It came from a video by Big Think featuring Barry Ritholtz. He was going through a litany of things that stop investors from being successful and was clear that boring DCA investing in diverse securities pays better than managed funds 99.999% of the time at 20 years. In that conversation he mentioned that the old joke was that if you wanted to be successful you should put your money into the market and then do nothing. Like don’t move it, don’t change it, don’t mess with it. You are far more likely to mess things up by trading around than you would be if you bought an index fund and then just never sold it.

    For what it’s worth, I’ve never learned this lesson and now that I’m getting to be older I might just have to try it…

    Just heard what might be the best advice for investors: “don’t just do something! Sit there!”
    byu/_Piratical_ ininvesting



    Posted by _Piratical_

    11 Comments

    1. What you are referring to is commonly known as a boglehead. Someone who regularly puts money into index funds and doesn’t mess around with it.
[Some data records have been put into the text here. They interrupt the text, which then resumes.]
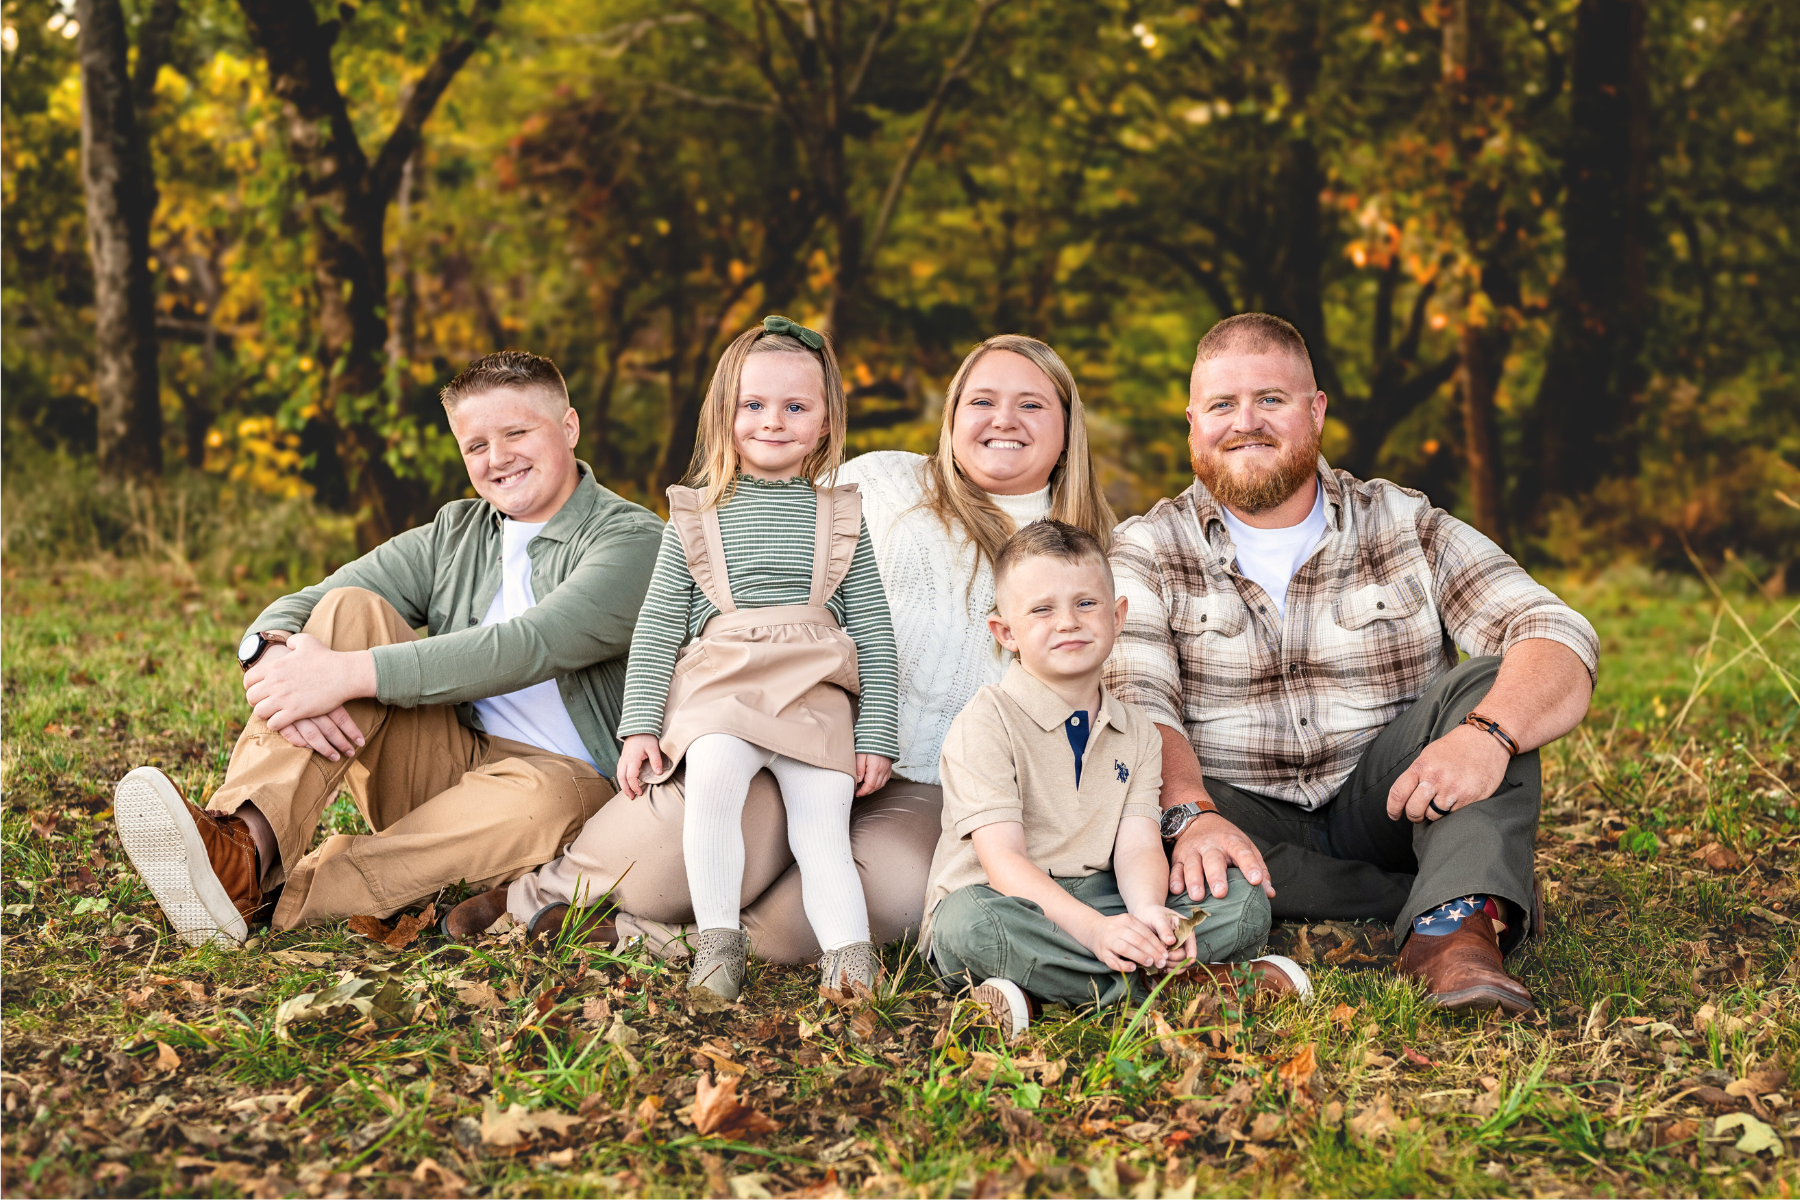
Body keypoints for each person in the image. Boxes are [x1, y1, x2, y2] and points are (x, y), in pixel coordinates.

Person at [470, 333, 1118, 969]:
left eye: (1031, 404)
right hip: (795, 711)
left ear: (1067, 426)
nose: (1003, 419)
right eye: (982, 401)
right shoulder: (881, 481)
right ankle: (539, 897)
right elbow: (754, 531)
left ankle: (657, 943)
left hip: (927, 782)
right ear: (952, 416)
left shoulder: (1094, 554)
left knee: (887, 890)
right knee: (691, 833)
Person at [1105, 313, 1600, 1014]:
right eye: (1222, 405)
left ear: (1316, 411)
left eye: (1270, 399)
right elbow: (1138, 703)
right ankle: (1440, 896)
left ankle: (1449, 942)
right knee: (1134, 812)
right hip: (1237, 813)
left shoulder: (1403, 523)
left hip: (1395, 800)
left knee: (1493, 686)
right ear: (1192, 425)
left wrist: (1485, 736)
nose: (1246, 422)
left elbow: (1555, 632)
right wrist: (1190, 815)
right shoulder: (1146, 549)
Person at [111, 352, 663, 945]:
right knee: (351, 610)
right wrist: (264, 650)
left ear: (570, 427)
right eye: (476, 446)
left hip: (570, 790)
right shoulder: (458, 533)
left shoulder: (631, 539)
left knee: (546, 799)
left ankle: (281, 898)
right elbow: (312, 598)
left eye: (517, 433)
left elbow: (531, 645)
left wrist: (349, 675)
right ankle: (243, 845)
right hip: (452, 760)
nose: (497, 458)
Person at [450, 317, 899, 1000]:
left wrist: (878, 734)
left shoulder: (839, 517)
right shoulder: (697, 514)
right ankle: (718, 949)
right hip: (724, 686)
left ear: (827, 421)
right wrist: (640, 729)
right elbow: (659, 627)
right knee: (713, 782)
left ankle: (849, 963)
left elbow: (872, 625)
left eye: (795, 407)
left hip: (815, 693)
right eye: (753, 405)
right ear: (725, 413)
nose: (772, 422)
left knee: (823, 825)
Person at [923, 521, 1307, 1040]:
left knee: (1243, 901)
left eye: (1086, 603)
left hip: (1105, 897)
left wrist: (1148, 914)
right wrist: (1096, 931)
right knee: (968, 927)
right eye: (1042, 609)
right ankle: (1188, 988)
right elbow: (1003, 863)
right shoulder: (987, 721)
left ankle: (1044, 995)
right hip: (1009, 903)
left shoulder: (1140, 733)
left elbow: (1136, 846)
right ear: (1006, 633)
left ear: (1118, 616)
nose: (1068, 623)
Buy and hold for a long time. It works great! Go to /r/bogleheads

    2. OP, investing early and letting wealth accumulate works “fine”, but monthly contributions and risk management (especially during times of uncertainty and chaotic government actions) telling people to just sit there is rather silly.

    3. Useful-Regular9992 on

      This is exactly why I separate my portfolio. 90% is in the ‘Do Nothing’ pile (Index funds, never touch). The other 10% is my ‘Scratch the Itch’ pile for active trading.
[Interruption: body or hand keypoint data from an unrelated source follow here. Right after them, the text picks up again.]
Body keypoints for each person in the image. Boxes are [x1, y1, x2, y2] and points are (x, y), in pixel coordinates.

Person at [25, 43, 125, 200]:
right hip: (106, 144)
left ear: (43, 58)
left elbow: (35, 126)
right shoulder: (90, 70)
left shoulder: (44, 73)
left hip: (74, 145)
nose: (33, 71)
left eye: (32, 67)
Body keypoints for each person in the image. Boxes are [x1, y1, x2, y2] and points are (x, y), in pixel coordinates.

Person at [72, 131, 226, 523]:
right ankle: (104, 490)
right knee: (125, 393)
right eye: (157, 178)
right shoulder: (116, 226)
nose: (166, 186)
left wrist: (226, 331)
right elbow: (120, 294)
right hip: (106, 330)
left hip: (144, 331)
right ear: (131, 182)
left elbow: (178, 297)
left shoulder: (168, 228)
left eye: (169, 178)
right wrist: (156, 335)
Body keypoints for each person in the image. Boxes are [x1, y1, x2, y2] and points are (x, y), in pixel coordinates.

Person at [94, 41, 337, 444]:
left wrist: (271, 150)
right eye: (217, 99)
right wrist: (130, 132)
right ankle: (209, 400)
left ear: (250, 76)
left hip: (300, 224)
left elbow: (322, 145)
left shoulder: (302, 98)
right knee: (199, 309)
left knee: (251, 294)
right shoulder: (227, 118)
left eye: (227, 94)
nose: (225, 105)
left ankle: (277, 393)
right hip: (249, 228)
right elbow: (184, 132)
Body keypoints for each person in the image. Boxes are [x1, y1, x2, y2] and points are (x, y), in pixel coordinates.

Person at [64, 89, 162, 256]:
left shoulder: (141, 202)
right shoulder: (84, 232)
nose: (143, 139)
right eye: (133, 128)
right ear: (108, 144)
      If I didn’t have the 10% to play with, I know I would eventually get bored and sabotage the 90%. It’s a necessary evil for my psychology.
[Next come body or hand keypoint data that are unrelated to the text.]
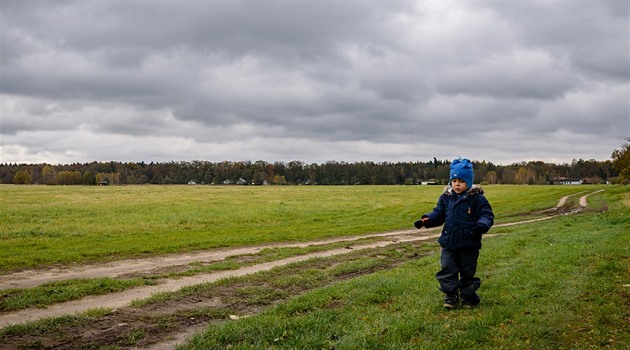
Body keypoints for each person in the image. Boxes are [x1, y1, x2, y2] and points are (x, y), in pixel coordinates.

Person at [414, 157, 494, 309]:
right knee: (447, 269)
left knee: (467, 272)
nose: (457, 184)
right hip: (449, 242)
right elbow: (438, 214)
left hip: (469, 243)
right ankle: (450, 296)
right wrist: (426, 220)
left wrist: (483, 224)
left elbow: (487, 214)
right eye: (454, 180)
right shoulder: (446, 198)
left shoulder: (477, 198)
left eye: (461, 181)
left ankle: (468, 298)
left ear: (469, 182)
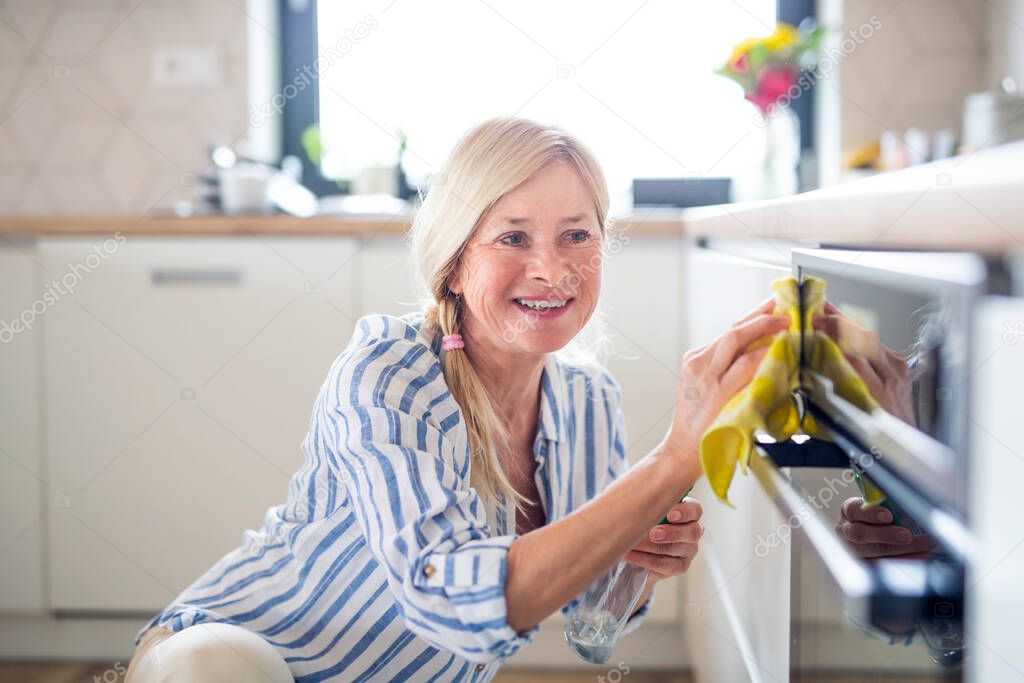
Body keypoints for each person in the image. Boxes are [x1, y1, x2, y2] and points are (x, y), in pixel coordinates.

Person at [125, 117, 785, 682]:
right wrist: (672, 460)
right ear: (453, 262)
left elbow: (591, 627)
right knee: (211, 660)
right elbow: (448, 596)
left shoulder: (585, 401)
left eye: (577, 235)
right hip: (233, 658)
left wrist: (635, 564)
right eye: (512, 236)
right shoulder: (387, 375)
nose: (552, 269)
    4. Boglehead investing is best for most people.

      It’s a full time job managing a stock portfolio. Unlike an index, some stocks aren’t compounders at all. If you pick the wrong ones you can lose money. If you just buy and hold some stocks, the longer you hold the more money you lose. It’s very different from indexing where returns compound more the longer you hold.

      If you don’t have time to research companies and manage your stocks, just buy SPY.

    5. If you have been investing for a while. Look for your oldest statements. Look at the shares of companies and the quantities you owned previously. I often have clients do this. They cry when I explain what their old 2k of Apple stock would be worth today…

    6. The hardest part is accepting that doing nothing is an active decision.

      Most mistakes come from confusing motion with progress. The market already prices in far more information than any individual reaction can process in real time.

      Sitting still feels irresponsible because it removes the illusion of control. In reality it is often the most disciplined strategy there is.

    7. “After spending many years in Wall Street and after making and losing millions of dollars I want to tell you this: It never was my thinking that made the big money for me. It always was my sitting. Got that? My sitting tight!” -Jesse Livermore

    8. CherryRoutine9397 on

      Yeah this is painfully true. Most damage comes from people needing to feel busy. Check portfolio, tweak something, trade out of boredom. Sitting there feels wrong but it’s usually the right move. Hardest part is doing nothing when everyone else is panicking.

    9. I don’t know who Barry Ritholtz is, but he’s just quoting Jack Bogle. In an interview, Jack said “…but the real answer is **don’t do something, just stand there.** In other words don’t get captivated by the emotions of the moment…”

      Link to the Bogle interview:

      [https://youtu.be/Tk1woz1OQrc?si=mOOxQTqFpkcDcVHh&t=285](https://youtu.be/Tk1woz1OQrc?si=mOOxQTqFpkcDcVHh&t=285)

      I have the link going right before the quote, but the five minute clip is worth watching from the beginning.